** Begin DATA FOR PROCESSING **

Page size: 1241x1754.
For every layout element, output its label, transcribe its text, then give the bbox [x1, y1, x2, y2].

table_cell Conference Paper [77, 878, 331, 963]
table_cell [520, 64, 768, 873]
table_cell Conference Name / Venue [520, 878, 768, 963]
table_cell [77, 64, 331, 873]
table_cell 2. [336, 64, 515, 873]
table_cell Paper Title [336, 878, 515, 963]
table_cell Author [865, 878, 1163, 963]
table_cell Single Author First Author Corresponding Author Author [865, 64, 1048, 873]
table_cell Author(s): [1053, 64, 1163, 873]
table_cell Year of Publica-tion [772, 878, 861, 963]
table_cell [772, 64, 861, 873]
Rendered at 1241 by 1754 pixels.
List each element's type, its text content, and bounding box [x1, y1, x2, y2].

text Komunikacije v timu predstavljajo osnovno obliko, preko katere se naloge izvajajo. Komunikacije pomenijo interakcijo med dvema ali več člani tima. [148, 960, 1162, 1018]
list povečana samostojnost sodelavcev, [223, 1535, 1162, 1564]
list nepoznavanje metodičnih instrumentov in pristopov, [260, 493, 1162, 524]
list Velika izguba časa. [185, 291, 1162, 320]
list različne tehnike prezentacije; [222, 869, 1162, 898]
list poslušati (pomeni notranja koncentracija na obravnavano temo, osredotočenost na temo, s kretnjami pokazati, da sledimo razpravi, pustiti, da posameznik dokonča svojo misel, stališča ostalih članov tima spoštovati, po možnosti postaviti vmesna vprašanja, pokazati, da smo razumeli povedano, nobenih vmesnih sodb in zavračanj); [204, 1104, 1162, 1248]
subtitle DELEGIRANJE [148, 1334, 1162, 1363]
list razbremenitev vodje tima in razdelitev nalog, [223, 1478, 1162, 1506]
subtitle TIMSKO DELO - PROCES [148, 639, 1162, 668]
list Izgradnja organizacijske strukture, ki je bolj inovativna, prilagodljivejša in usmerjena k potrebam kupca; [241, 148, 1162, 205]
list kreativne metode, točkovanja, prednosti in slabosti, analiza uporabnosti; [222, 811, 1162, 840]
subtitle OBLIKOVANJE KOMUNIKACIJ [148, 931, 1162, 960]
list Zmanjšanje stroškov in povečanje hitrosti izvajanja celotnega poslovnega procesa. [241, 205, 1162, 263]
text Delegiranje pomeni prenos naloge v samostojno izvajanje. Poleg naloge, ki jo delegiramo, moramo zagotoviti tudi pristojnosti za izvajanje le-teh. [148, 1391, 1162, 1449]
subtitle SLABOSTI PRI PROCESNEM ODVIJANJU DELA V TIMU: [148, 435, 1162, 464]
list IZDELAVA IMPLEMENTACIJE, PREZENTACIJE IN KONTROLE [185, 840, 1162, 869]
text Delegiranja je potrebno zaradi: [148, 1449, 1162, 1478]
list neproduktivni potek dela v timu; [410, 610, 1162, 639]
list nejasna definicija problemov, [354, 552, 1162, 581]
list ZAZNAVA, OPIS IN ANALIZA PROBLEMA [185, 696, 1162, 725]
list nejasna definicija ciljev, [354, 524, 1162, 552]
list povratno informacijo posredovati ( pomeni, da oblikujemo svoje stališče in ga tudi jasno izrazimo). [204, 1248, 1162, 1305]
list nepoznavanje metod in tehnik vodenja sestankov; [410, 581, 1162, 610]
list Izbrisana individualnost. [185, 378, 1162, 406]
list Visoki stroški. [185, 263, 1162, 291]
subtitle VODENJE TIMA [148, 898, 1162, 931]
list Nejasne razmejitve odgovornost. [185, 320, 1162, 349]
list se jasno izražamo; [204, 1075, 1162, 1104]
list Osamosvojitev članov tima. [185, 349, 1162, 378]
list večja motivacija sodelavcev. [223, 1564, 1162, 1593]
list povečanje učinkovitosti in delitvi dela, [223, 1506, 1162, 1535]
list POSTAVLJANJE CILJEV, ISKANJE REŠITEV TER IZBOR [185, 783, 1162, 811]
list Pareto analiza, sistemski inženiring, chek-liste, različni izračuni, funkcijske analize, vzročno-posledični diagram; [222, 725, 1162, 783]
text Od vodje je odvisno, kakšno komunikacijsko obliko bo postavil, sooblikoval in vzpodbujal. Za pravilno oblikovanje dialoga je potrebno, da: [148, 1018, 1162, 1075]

** End DATA FOR PROCESSING **

▶ _GOAL_:
Convert every line of all the entries above into a JSON list of strings, one string per line, leaving out blank lines.

▶ _TASK SOLUTION_:
[
  "Page size: 1241x1754.",
  "For every layout element, output its label, transcribe its text, then give the bbox [x1, y1, x2, y2].",
  "table_cell Conference Paper [77, 878, 331, 963]",
  "table_cell [520, 64, 768, 873]",
  "table_cell Conference Name / Venue [520, 878, 768, 963]",
  "table_cell [77, 64, 331, 873]",
  "table_cell 2. [336, 64, 515, 873]",
  "table_cell Paper Title [336, 878, 515, 963]",
  "table_cell Author [865, 878, 1163, 963]",
  "table_cell Single Author First Author Corresponding Author Author [865, 64, 1048, 873]",
  "table_cell Author(s): [1053, 64, 1163, 873]",
  "table_cell Year of Publica-tion [772, 878, 861, 963]",
  "table_cell [772, 64, 861, 873]",
  "Rendered at 1241 by 1754 pixels.",
  "List each element's type, its text content, and bounding box [x1, y1, x2, y2].",
  "text Komunikacije v timu predstavljajo osnovno obliko, preko katere se naloge izvajajo. Komunikacije pomenijo interakcijo med dvema ali več člani tima. [148, 960, 1162, 1018]",
  "list povečana samostojnost sodelavcev, [223, 1535, 1162, 1564]",
  "list nepoznavanje metodičnih instrumentov in pristopov, [260, 493, 1162, 524]",
  "list Velika izguba časa. [185, 291, 1162, 320]",
  "list različne tehnike prezentacije; [222, 869, 1162, 898]",
  "list poslušati (pomeni notranja koncentracija na obravnavano temo, osredotočenost na temo, s kretnjami pokazati, da sledimo razpravi, pustiti, da posameznik dokonča svojo misel, stališča ostalih članov tima spoštovati, po možnosti postaviti vmesna vprašanja, pokazati, da smo razumeli povedano, nobenih vmesnih sodb in zavračanj); [204, 1104, 1162, 1248]",
  "subtitle DELEGIRANJE [148, 1334, 1162, 1363]",
  "list razbremenitev vodje tima in razdelitev nalog, [223, 1478, 1162, 1506]",
  "subtitle TIMSKO DELO - PROCES [148, 639, 1162, 668]",
  "list Izgradnja organizacijske strukture, ki je bolj inovativna, prilagodljivejša in usmerjena k potrebam kupca; [241, 148, 1162, 205]",
  "list kreativne metode, točkovanja, prednosti in slabosti, analiza uporabnosti; [222, 811, 1162, 840]",
  "subtitle OBLIKOVANJE KOMUNIKACIJ [148, 931, 1162, 960]",
  "list Zmanjšanje stroškov in povečanje hitrosti izvajanja celotnega poslovnega procesa. [241, 205, 1162, 263]",
  "text Delegiranje pomeni prenos naloge v samostojno izvajanje. Poleg naloge, ki jo delegiramo, moramo zagotoviti tudi pristojnosti za izvajanje le-teh. [148, 1391, 1162, 1449]",
  "subtitle SLABOSTI PRI PROCESNEM ODVIJANJU DELA V TIMU: [148, 435, 1162, 464]",
  "list IZDELAVA IMPLEMENTACIJE, PREZENTACIJE IN KONTROLE [185, 840, 1162, 869]",
  "text Delegiranja je potrebno zaradi: [148, 1449, 1162, 1478]",
  "list neproduktivni potek dela v timu; [410, 610, 1162, 639]",
  "list nejasna definicija problemov, [354, 552, 1162, 581]",
  "list ZAZNAVA, OPIS IN ANALIZA PROBLEMA [185, 696, 1162, 725]",
  "list nejasna definicija ciljev, [354, 524, 1162, 552]",
  "list povratno informacijo posredovati ( pomeni, da oblikujemo svoje stališče in ga tudi jasno izrazimo). [204, 1248, 1162, 1305]",
  "list nepoznavanje metod in tehnik vodenja sestankov; [410, 581, 1162, 610]",
  "list Izbrisana individualnost. [185, 378, 1162, 406]",
  "list Visoki stroški. [185, 263, 1162, 291]",
  "subtitle VODENJE TIMA [148, 898, 1162, 931]",
  "list Nejasne razmejitve odgovornost. [185, 320, 1162, 349]",
  "list se jasno izražamo; [204, 1075, 1162, 1104]",
  "list Osamosvojitev članov tima. [185, 349, 1162, 378]",
  "list večja motivacija sodelavcev. [223, 1564, 1162, 1593]",
  "list povečanje učinkovitosti in delitvi dela, [223, 1506, 1162, 1535]",
  "list POSTAVLJANJE CILJEV, ISKANJE REŠITEV TER IZBOR [185, 783, 1162, 811]",
  "list Pareto analiza, sistemski inženiring, chek-liste, različni izračuni, funkcijske analize, vzročno-posledični diagram; [222, 725, 1162, 783]",
  "text Od vodje je odvisno, kakšno komunikacijsko obliko bo postavil, sooblikoval in vzpodbujal. Za pravilno oblikovanje dialoga je potrebno, da: [148, 1018, 1162, 1075]"
]